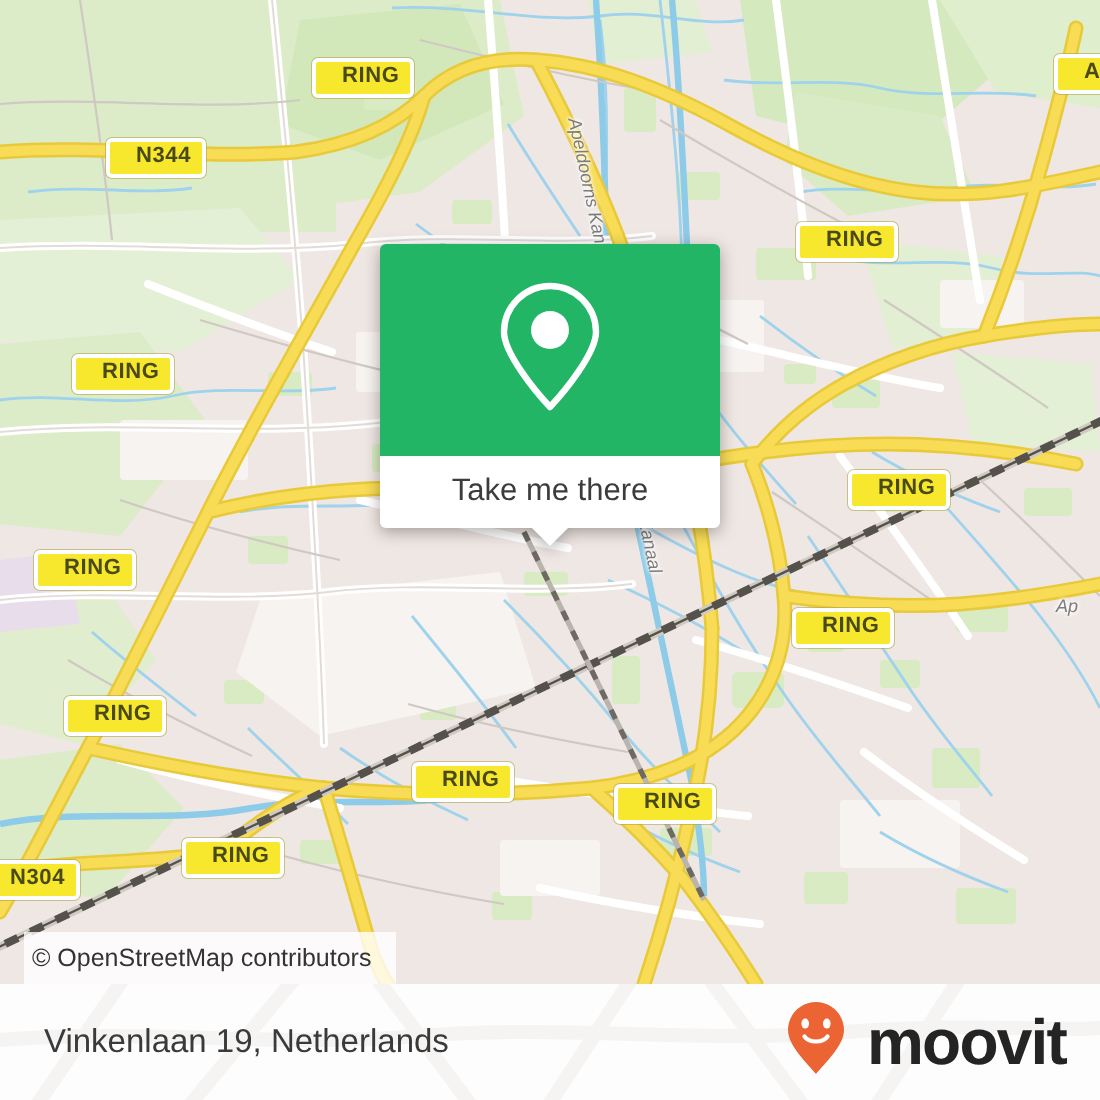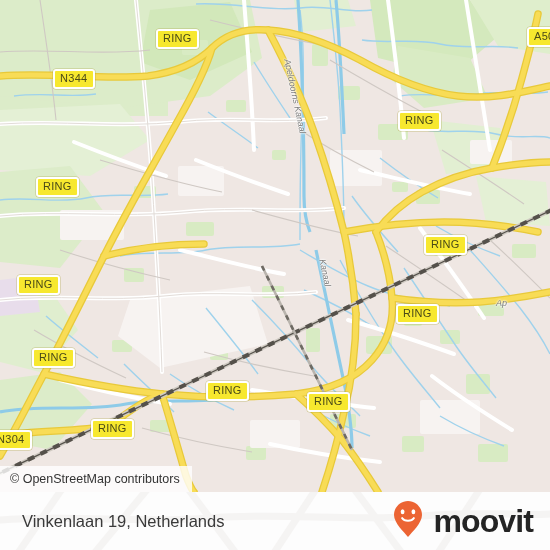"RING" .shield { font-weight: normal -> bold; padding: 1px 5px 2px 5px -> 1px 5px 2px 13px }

——

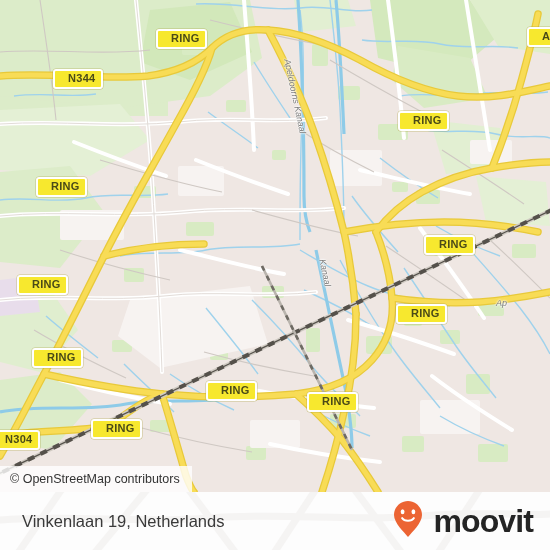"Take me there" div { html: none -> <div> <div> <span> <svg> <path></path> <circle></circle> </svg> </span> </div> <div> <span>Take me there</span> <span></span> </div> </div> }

——

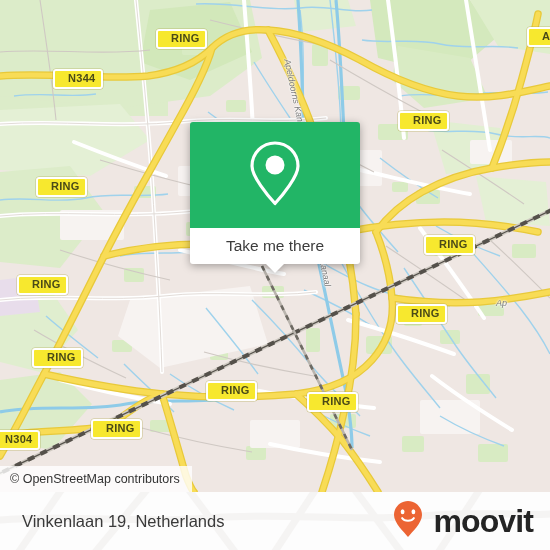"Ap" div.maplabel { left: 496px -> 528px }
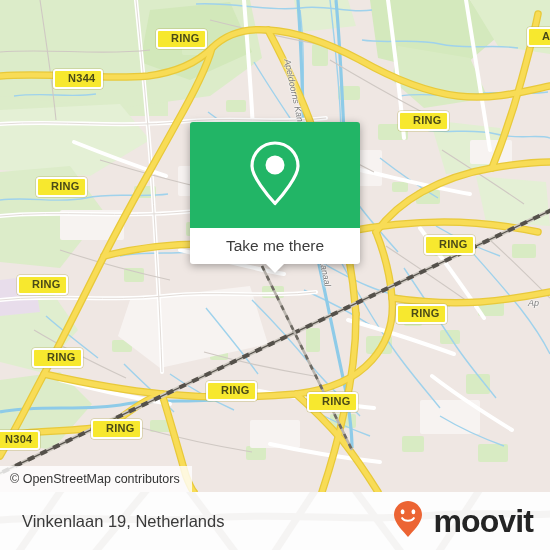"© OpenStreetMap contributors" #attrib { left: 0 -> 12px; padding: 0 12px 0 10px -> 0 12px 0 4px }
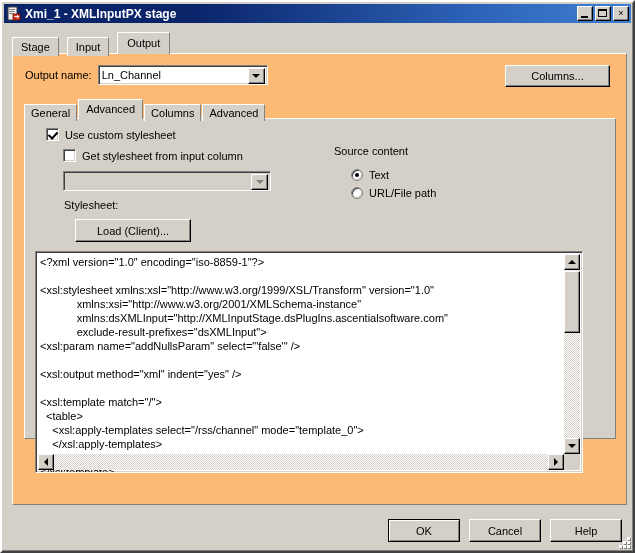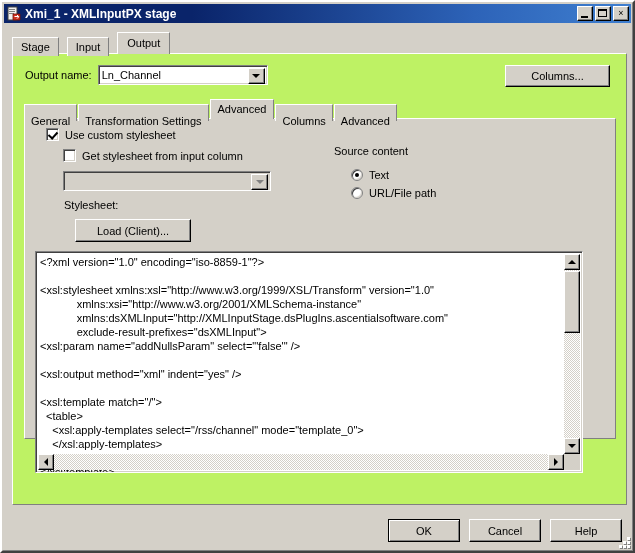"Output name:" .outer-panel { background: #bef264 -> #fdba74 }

——

WHAT THE TASK REQUIRES: Starting at the line containing "left: 496px ->" and finishing at the line containing "background: #bef264 ->", return those lines exactly as they appear above, without the pictures.

ANSWER SPACE:
"Ap" div.maplabel { left: 496px -> 528px }
"© OpenStreetMap contributors" #attrib { left: 0 -> 12px; padding: 0 12px 0 10px -> 0 12px 0 4px }
"Output name:" .outer-panel { background: #bef264 -> #fdba74 }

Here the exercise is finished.